Чего-чего? Это у омута — берег отлогий? Да где же такое видано?! Обычно почва приступает к омуту не постепенно, а сразу, с места в карьер, и без предупреждения обрывается у самой воды, — у воды мрачной, иногда чёрной, точно китайская тушь, от непроницаемых водорослей, ила, квашеной тины… У воды, не знающей дна своего, а потому — и «себе на уме», и тебе на уме, и всё, что ей будет угодно… Одно слово — омут!..
А как шустро эти невесомые вертолётики с голубыми фарами углядели песчаное дно! И у кого, опять же, — у омута! А ведь песчаное дно как раз только там бывает, где берег вправду отлогий! — где оно не глубоко и не спрятано, близко и познаваемо, светло, наглядно и весело! И просвечивает под прозрачной, как сама честность, водой, лишь постепенно уходя от берега к середине, на всё более тёмную глубину…
На омуте всё не так, — это ведь каждый знает. И есть множество способов «добиться», чтобы раскрылась — и захлопнулась бы за человеком густая чёрно-зелёная хлябь. Так не НАРОЧНО ли те (толстовские) стрекозы вводят Дитя в заблуждение? Гипнотизируя его (как «зомбирует» кто-то нынче и нас путем слов-смягчителей); внушая ему, что перед ним всего лишь пляжик с песочком, видным под мелкой водой? И тем увлекая его к верной погибели!
И тот же вопрос: «Как я-то могла упустить из виду такие важные „пустяки“?».
Была ли я в самом деле замагнетизирована? Ослеплена и усыплена лучистым скольжением красок (тех стихов); их неверной трясинною яркостью, — неизбежной яркостью зацветших вод, водяного запустения в зное? Всем тем, что я им приписывала или МОГЛА приписать? Запуталась ли я в том, что (см. выше) стихи были песней, а песня танцем, а танец — ещё и моим? Или меня сбили с толку маленькие предательства девочек-Стрекоз? О, это могло бы статься. Но было-то всё несколько по-другому…

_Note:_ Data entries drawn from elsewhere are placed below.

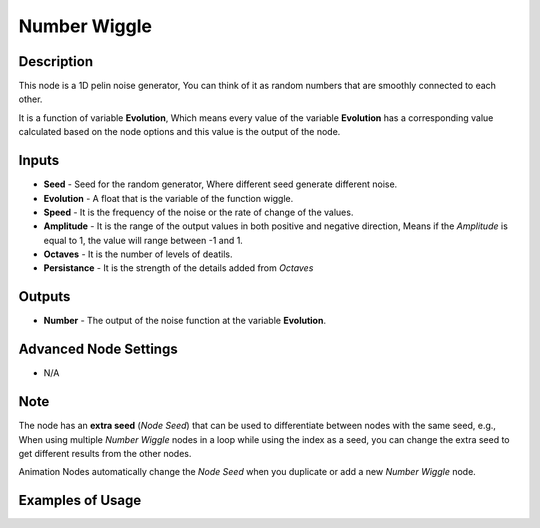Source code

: Number Wiggle
=============

Description
-----------
This node is a 1D pelin noise generator, You can think of it as random numbers that are smoothly connected to each other.

It is a function of variable **Evolution**, Which means every value of the variable **Evolution** has a corresponding value calculated based on the node options and this value is the output of the node.

.. image:: images/number_wiggle_node.png
   :width: 160pt

Inputs
------

- **Seed** - Seed for the random generator, Where different seed generate different noise.
- **Evolution** - A float that is the variable of the function wiggle.
- **Speed** - It is the frequency of the noise or the rate of change of the values.
- **Amplitude** - It is the range of the output values in both positive and negative direction, Means if the *Amplitude* is equal to 1, the value will range between -1 and 1.
- **Octaves** - It is the number of levels of deatils.
- **Persistance** - It is the strength of the details added from *Octaves*

.. image:: gifs/number_wiggle_node_speed.gif
.. image:: gifs/number_wiggle_node_amplitude.gif
.. image:: gifs/number_wiggle_node_octaves.gif
.. image:: gifs/number_wiggle_node_persistance.gif


Outputs
-------

- **Number** - The output of the noise function at the variable **Evolution**.

Advanced Node Settings
----------------------

- N/A

Note
----

The node has an **extra seed** (*Node Seed*) that can be used to differentiate between nodes with the same seed, e.g., When using multiple *Number Wiggle* nodes in a loop while using the index as a seed, you can change the extra seed to get different results from the other nodes.

Animation Nodes automatically change the *Node Seed* when you duplicate or add a new *Number Wiggle* node.

Examples of Usage
-----------------

.. image:: gifs/number_wiggle_node_example.gif

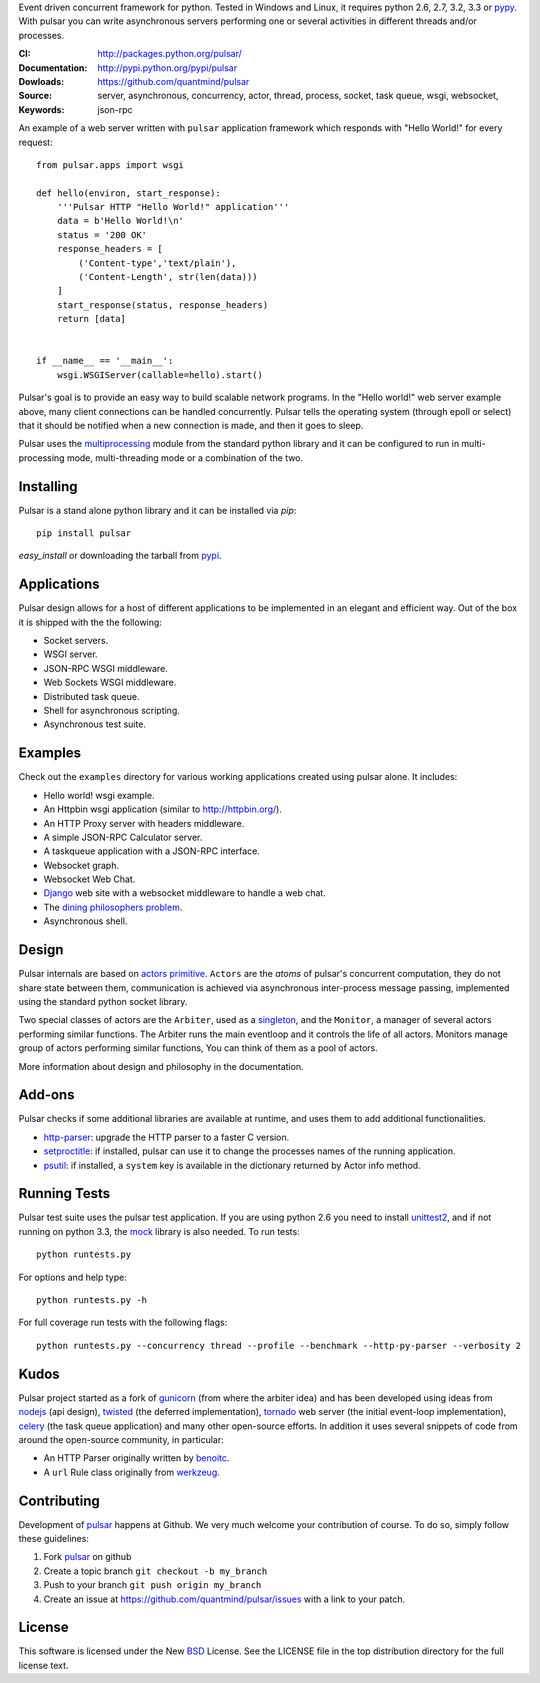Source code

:Event driven concurrent framework for python. Tested in Windows and Linux,
it requires python 2.6, 2.7, 3.2, 3.3 or pypy_.
With pulsar you can write asynchronous servers performing one or several
activities in different threads and/or processes.

:CI: |pulsar-build|_ 
:Documentation: http://packages.python.org/pulsar/
:Dowloads: http://pypi.python.org/pypi/pulsar
:Source: https://github.com/quantmind/pulsar
:Keywords: server, asynchronous, concurrency, actor, thread, process, socket,
    task queue, wsgi, websocket, json-rpc


.. |pulsar-build| image:: https://secure.travis-ci.org/quantmind/pulsar.png?branch=master
.. _pulsar-build: http://travis-ci.org/quantmind/pulsar

An example of a web server written with ``pulsar`` application
framework which responds with "Hello World!" for every request::

    
    from pulsar.apps import wsgi
    
    def hello(environ, start_response):
        '''Pulsar HTTP "Hello World!" application'''
        data = b'Hello World!\n'
        status = '200 OK'
        response_headers = [
            ('Content-type','text/plain'),
            ('Content-Length', str(len(data)))
        ]
        start_response(status, response_headers)
        return [data]
    
    
    if __name__ == '__main__':
        wsgi.WSGIServer(callable=hello).start()
    
    
Pulsar's goal is to provide an easy way to build scalable network programs.
In the "Hello world!" web server example above, many client
connections can be handled concurrently.
Pulsar tells the operating system (through epoll or select) that it should be
notified when a new connection is made, and then it goes to sleep.

Pulsar uses the multiprocessing_ module from the standard python library and
it can be configured to run in multi-processing mode, multi-threading mode or
a combination of the two.

Installing
============

Pulsar is a stand alone python library and it can be installed via `pip`::

    pip install pulsar
    
`easy_install` or downloading the tarball from pypi_.


Applications
==============
Pulsar design allows for a host of different applications to be implemented
in an elegant and efficient way. Out of the box it is shipped with the
the following:

* Socket servers.
* WSGI server.
* JSON-RPC WSGI middleware.
* Web Sockets WSGI middleware.
* Distributed task queue.
* Shell for asynchronous scripting.
* Asynchronous test suite.

.. _examples:

Examples
=============
Check out the ``examples`` directory for various working applications created using
pulsar alone. It includes:

* Hello world! wsgi example.
* An Httpbin wsgi application (similar to http://httpbin.org/).
* An HTTP Proxy server with headers middleware.
* A simple JSON-RPC Calculator server.
* A taskqueue application with a JSON-RPC interface.
* Websocket graph.
* Websocket Web Chat.
* Django_ web site with a websocket middleware to handle a web chat.
* The `dining philosophers problem <http://en.wikipedia.org/wiki/Dining_philosophers_problem>`_.
* Asynchronous shell.


Design
=============
Pulsar internals are based on `actors primitive`_. ``Actors`` are the *atoms* of 
pulsar's concurrent computation, they do not share state between them,
communication is achieved via asynchronous inter-process message passing,
implemented using the standard python socket library.

Two special classes of actors are the ``Arbiter``, used as a singleton_,
and the ``Monitor``, a manager of several actors performing similar functions.
The Arbiter runs the main eventloop and it controls the life of all actors.
Monitors manage group of actors performing similar functions, You can think
of them as a pool of actors.

More information about design and philosophy in the documentation.  


Add-ons
=========
Pulsar checks if some additional libraries are available at runtime, and
uses them to add additional functionalities.

* http-parser_: upgrade the HTTP parser to a faster C version.
* setproctitle_: if installed, pulsar can use it to change the processes names of
  the running application.  
* psutil_: if installed, a ``system`` key is available in the dictionary returned by
  Actor info method.

Running Tests
==================
Pulsar test suite uses the pulsar test application. If you are using python 2.6
you need to install unittest2_, and if not running on python 3.3, the mock_
library is also needed. To run tests::

    python runtests.py

For options and help type::

    python runtests.py -h
    
For full coverage run tests with the following flags::

    python runtests.py --concurrency thread --profile --benchmark --http-py-parser --verbosity 2


.. _kudos:

Kudos
============
Pulsar project started as a fork of gunicorn_ (from where the arbiter idea)
and has been developed using ideas from nodejs_ (api design), twisted_
(the deferred implementation), tornado_ web server (the initial event-loop
implementation), celery_ (the task queue application) and
many other open-source efforts.
In addition it uses several snippets of code from around the open-source community,
in particular:

* An HTTP Parser originally written by benoitc_.
* A ``url`` Rule class originally from werkzeug_.

.. _contributing:

Contributing
=================
Development of pulsar_ happens at Github. We very much welcome your contribution
of course. To do so, simply follow these guidelines:

1. Fork pulsar_ on github
2. Create a topic branch ``git checkout -b my_branch``
3. Push to your branch ``git push origin my_branch``
4. Create an issue at https://github.com/quantmind/pulsar/issues with a link to your patch.


.. _license:

License
=============
This software is licensed under the New BSD_ License. See the LICENSE
file in the top distribution directory for the full license text.

.. _gunicorn: http://gunicorn.org/
.. _http-parser: https://github.com/benoitc/http-parser
.. _nodejs: http://nodejs.org/
.. _twisted: http://twistedmatrix.com/trac/
.. _tornado: http://www.tornadoweb.org/
.. _celery: http://celeryproject.org/
.. _multiprocessing: http://docs.python.org/library/multiprocessing.html
.. _`actors primitive`: http://en.wikipedia.org/wiki/Actor_model
.. _unittest2: http://pypi.python.org/pypi/unittest2
.. _mock: http://pypi.python.org/pypi/mock
.. _setproctitle: http://code.google.com/p/py-setproctitle/
.. _psutil: http://code.google.com/p/psutil/
.. _pypi: http://pypi.python.org/pypi/pulsar
.. _pypy: http://pypy.org/
.. _BSD: http://www.opensource.org/licenses/bsd-license.php
.. _pulsar: https://github.com/quantmind/pulsar
.. _singleton: http://en.wikipedia.org/wiki/Singleton_pattern
.. _benoitc: https://github.com/benoitc
.. _werkzeug: http://werkzeug.pocoo.org/
.. _Django: https://www.djangoproject.com/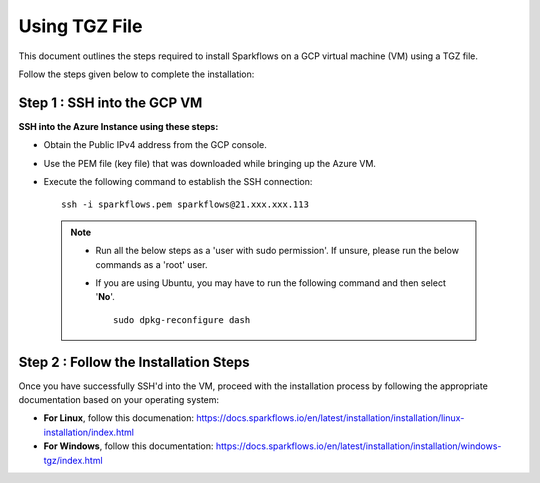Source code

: Using TGZ File
=========
This document outlines the steps required to install Sparkflows on a GCP virtual machine (VM) using a TGZ file.

Follow the steps given below to complete the installation:

Step 1 : SSH into the GCP VM
------------
   
**SSH into the Azure Instance using these steps:**

* Obtain the Public IPv4 address from the GCP console. 
* Use the PEM file (key file) that was downloaded while bringing up the Azure VM.
* Execute the following command to establish the SSH connection:
  ::
      ssh -i sparkflows.pem sparkflows@21.xxx.xxx.113

  

 .. Note::
            * Run all the below steps as a 'user with sudo permission'. If unsure, please run the below commands as a 'root' user.
            * If you are using Ubuntu, you may have to run the following command and then select '**No**'. 

              ::

                 sudo dpkg-reconfigure dash

Step 2 : Follow the Installation Steps
---------------
Once you have successfully SSH'd into the VM, proceed with the installation process by following the appropriate documentation based on your operating system:

* **For Linux**, follow this documenation:
  https://docs.sparkflows.io/en/latest/installation/installation/linux-installation/index.html

* **For Windows**, follow this documentation:
  https://docs.sparkflows.io/en/latest/installation/installation/windows-tgz/index.html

Дело в том, что в намалёванный здесь наскоро период я некое время периода (или период времени) просто… не знала, что такое «омут».
5
И вот как это произошло.
Вообще-то я имела все возможности узнать это слово давно и сразу. (То есть его смысл.) Стоило лишь спросить о нём у родителей. Но, не зная самого слова, я не знала, что о нём… надо СПРОСИТЬ.
Как так «не зная слова»? И на уровне слышанья — «не зная»? А не я ли, как заведённая, всё повторяла его наряду с другими словами? Я. Но, пребывая под знаком Терпсихоры, я (прошу не забыть) была всё ещё так несмышлёна, что даже некоторые слова произносила неправильно. А дети обычно не интересуются значением слов, уже как-то ими самими переиначенных. Другие слова — другое дело.